Так существует ли тренд исчезновения лирического «ячества», о чём с беспокойством, к примеру, говорил Сергей Чупринин?

Дело, видимо, в изменившем – вслед за воздухом эпохи в легких творца – наполнении этого «я». Отнюдь не со вчерашнего дня оно уже – не знак судьбы поэта, за перипетиями которой читатель с непраздным любопытством следит, подчас примеривая их на себя. Личное местоимение первого лица единственного числа несколько сменило род службы.
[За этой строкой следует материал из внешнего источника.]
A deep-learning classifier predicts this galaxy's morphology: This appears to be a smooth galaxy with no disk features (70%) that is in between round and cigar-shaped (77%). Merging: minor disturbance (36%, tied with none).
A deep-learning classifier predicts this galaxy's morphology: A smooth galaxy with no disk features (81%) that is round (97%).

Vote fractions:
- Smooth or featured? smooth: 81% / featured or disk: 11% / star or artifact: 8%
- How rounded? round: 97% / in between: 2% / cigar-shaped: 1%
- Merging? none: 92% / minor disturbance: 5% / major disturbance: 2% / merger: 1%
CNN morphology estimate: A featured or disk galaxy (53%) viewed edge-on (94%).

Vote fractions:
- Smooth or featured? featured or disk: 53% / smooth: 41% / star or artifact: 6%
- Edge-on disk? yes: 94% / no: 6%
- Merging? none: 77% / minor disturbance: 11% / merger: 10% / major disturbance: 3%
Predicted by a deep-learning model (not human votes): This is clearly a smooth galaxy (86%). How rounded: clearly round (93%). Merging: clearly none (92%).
Кто ныне осмелится произнести: «Я жить хочу! хочу печали / Любви и счастию назло; / Они мой ум избаловали / И слишком сгладили чело <…> Что без страданий жизнь поэта? И что без бури океан?» Кто  сегодня  так смел – разве что  (на другом, нынешнем языке) – Борис Рыжий, последовательно выстраивавший образ своей участи, к каковой стихи служили лишь публичным комментарием. Но и он перед гибелью уже отходил от подобной   жизнестроительной «легенды» и невольной позы.
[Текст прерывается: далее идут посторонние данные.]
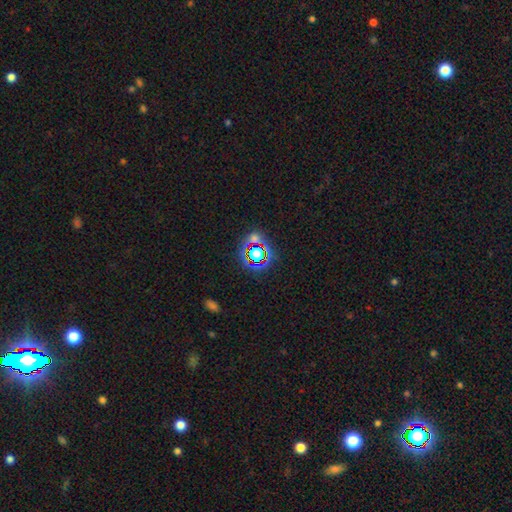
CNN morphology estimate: smooth_or_featured: star or artifact (p=0.63) [alt: smooth p=0.26]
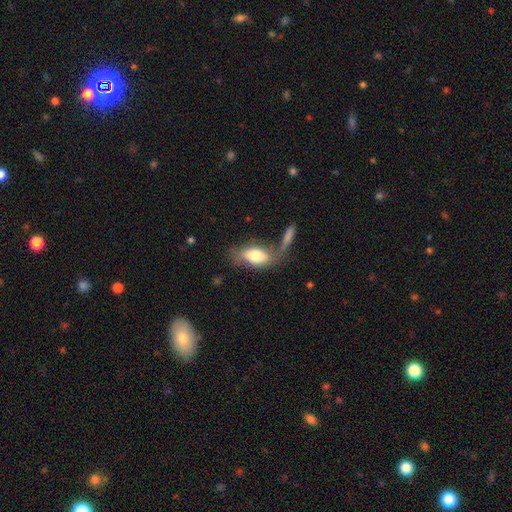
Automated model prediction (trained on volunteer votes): Overall: smooth (73%). How rounded: in between (88%). Merging: none (50%; merger 21%).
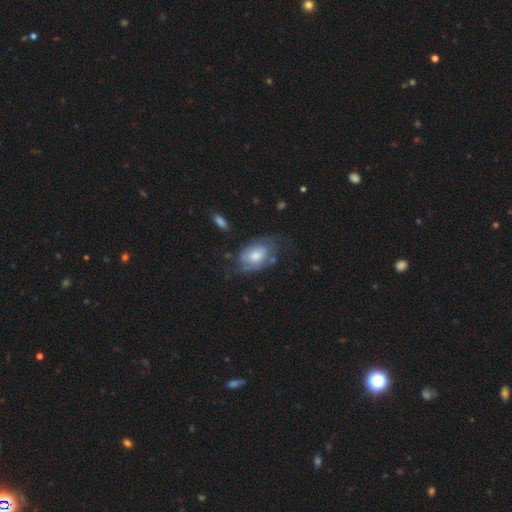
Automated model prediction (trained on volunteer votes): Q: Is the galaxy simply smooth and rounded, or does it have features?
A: featured or disk — 56%.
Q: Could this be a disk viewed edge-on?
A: no — 95%.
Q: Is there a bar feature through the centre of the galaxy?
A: no — 70%.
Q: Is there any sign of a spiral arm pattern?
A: yes — 78%.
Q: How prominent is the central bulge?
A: moderate — 45%.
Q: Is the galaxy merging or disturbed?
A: none — 47%.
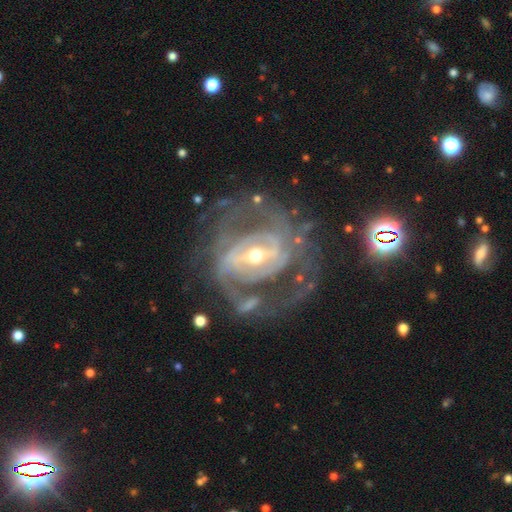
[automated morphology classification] Q: Smooth or featured?
A: featured or disk (87%); runner-up: smooth (7%)
Q: Edge-on disk?
A: no (96%); runner-up: yes (4%)
Q: Bar?
A: strong (52%); runner-up: weak (34%)
Q: Spiral arms?
A: yes (86%); runner-up: no (14%)
Q: Spiral winding?
A: tight (47%); runner-up: medium (39%)
Q: Spiral arm count?
A: 2 (44%); runner-up: can't tell (28%)
Q: Bulge size?
A: moderate (51%); runner-up: small (42%)
Q: Merging?
A: none (59%); runner-up: major disturbance (21%)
На примере Лермонтова видней всего, как происходит такой отказ от лирического дневника, попутного проживаемой или чаемой судьбе. «Я рожден, чтоб целый мир был зритель торжества иль гибели моей», – возглашает юноша Лермонтов (который еще не Лермонтов); «Я чувствую – судьба не умертвит во мне возросший деятельный гений». Именно деятельный в буквальном смысле («За дело общее, быть может, я паду…»). Но зрелый Лермонтов, тот, кто написал «Думу», «Не верь себе» и «Нет, не тебя так пылко я люблю…», «Сон» и «Выхожу один я на дорогу…», по мере нарастающей горечи «безочарования» теряет вкус к лирическому комментированию «судьбы». Уходит как действователь в отставку, сдвигаясь от жизнестроительной на оценочную позицию. И отныне это Лермонтов не одних лишь – вспоминательных по преимуществу – Ich-Dichtungen («1-е января»), а и многозначительных баллад («Тамара», «Спор», «Дары Терека») и иносказательных «пейзажей души» («Утес», «Листок»), с поколенчески расширенным «мы» («Дума») и обобщенно-песенным, почти фольклорным «я», – тот Лермонтов, какого мы любим в первую очередь.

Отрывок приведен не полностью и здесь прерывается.